A couple of decades ago, an IT person would be someone with basic programming skills and hardware systems understanding. Nowadays, there are so many different IT roles and profiles that give the industry a significant push forward.

Therefore, employees now have many choices and relevant opportunities to choose from. According to Deloitte’s Millennial Survey, GenY employees tend to change jobs every 1.3 years.

A person in his mid 20s or even 30s will most probably have a job-hopping CV. And this is not necessarily bad. Imagine working at a local IT company, small-sized, as a Software Developer for the last 3-4 years. You have no significant salary increases or job promotions, but you are happy because you get along nicely with the team and the supervisor and you are used to your day to day duties.

And then, a recruiter comes!

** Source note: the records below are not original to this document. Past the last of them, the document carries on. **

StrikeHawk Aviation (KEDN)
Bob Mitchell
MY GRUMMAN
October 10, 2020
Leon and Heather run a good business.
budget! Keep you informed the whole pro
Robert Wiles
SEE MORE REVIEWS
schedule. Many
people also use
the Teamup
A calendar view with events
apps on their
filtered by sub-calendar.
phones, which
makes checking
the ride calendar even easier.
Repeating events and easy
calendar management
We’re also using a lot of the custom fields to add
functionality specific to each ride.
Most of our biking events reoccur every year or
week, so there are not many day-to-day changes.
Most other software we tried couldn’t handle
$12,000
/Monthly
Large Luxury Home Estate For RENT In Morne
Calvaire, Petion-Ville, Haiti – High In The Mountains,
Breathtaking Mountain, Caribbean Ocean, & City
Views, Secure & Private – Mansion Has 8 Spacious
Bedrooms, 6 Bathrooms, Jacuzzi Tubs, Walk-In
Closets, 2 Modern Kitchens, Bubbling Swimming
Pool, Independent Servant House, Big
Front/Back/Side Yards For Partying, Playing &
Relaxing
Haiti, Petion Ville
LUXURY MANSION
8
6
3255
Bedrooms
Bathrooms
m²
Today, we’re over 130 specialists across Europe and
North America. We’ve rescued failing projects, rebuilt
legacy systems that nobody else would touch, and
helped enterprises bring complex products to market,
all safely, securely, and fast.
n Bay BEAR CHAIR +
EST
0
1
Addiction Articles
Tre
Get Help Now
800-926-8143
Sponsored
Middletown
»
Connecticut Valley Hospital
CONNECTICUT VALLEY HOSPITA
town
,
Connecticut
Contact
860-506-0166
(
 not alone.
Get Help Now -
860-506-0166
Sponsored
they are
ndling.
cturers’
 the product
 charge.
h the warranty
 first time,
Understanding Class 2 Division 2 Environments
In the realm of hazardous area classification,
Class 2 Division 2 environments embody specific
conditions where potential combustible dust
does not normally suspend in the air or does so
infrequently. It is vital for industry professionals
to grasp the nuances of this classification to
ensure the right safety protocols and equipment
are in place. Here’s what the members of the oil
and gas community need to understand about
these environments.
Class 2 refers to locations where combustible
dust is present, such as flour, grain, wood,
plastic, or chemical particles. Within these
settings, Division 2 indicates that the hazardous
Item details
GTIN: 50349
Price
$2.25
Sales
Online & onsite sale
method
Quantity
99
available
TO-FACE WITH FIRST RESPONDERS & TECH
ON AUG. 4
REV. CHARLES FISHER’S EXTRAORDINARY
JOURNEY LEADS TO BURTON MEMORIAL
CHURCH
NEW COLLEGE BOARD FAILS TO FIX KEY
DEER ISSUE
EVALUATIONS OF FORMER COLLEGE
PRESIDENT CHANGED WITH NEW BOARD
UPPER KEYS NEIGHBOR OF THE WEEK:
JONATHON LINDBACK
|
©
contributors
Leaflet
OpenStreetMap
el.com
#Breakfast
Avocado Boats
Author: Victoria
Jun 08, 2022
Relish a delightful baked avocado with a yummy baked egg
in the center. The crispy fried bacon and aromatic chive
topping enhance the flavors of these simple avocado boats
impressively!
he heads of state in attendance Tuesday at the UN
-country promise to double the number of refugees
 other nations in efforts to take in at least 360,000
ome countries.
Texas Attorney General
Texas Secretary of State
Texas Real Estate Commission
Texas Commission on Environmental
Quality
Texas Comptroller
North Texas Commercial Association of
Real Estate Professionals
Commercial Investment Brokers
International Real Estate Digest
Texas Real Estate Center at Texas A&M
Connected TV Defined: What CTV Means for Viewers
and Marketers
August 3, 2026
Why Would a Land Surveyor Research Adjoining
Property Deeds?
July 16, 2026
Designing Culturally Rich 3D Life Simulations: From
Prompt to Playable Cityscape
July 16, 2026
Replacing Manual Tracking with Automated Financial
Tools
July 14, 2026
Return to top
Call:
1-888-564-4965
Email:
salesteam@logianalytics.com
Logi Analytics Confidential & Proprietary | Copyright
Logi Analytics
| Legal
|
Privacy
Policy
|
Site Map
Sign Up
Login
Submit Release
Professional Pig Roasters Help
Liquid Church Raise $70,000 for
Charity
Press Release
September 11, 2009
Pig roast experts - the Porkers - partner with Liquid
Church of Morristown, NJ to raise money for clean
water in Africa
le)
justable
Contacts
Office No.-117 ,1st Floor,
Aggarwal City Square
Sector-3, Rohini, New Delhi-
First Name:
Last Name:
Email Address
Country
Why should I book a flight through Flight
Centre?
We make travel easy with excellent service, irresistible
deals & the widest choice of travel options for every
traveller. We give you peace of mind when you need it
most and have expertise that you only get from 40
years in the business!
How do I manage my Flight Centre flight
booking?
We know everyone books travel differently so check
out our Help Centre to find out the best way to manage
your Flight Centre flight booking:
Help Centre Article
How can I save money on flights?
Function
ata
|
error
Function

And he pops the message!

He/she wants to talk to you about this great opportunity at this huge company where they develop some quite exciting projects and the salary is huge!

What would you do?

Of course, you will give it a shot! You don’t really care as you know that even if you fail, you still have your current job. But in the end, you get the new job. And yes, the salary is huge, the projects are exciting, and you love it there.

But after a few months, another recruiter contacts you and this time he/she offers a role in a multi-national firm with opportunities to relocate to any country you want, and this sounds so much more exciting!

And you go for it. And you get that job too.

Some people would say that you are not reliable, and you change jobs too frequently. But let me tell you something. THERE IS NOTHING WRONG WITH THAT!

If you managed to change 3 jobs in a year, I won’t say you are a job hopper. I will think that you are probably quite good at what you do as you landed 3 offers in the row. I will also think that perhaps you haven’t found what you are looking for yet. I will see it as a challenge to make you want to stay with our company.

It is perfectly understandable also if you chose to quit from a few companies, even for reasons that you do not wish to mention. You might not have been comfortable with the team, or maybe your job is not what was presented to you during the interviews.

You may feel unappreciated or just that you do not fit in. This is fine! It is like when you go to buy a new dress; you will need to try on several dresses from different stores until you find the one you want, the one that suits you and is within your budget and relevant to the particular instance that you need it for.

Why would you buy something without trying it on?

What do you think?

Should we be concerned when we see a Rolling Stone?

Or is it just the reality of the modern world we live in?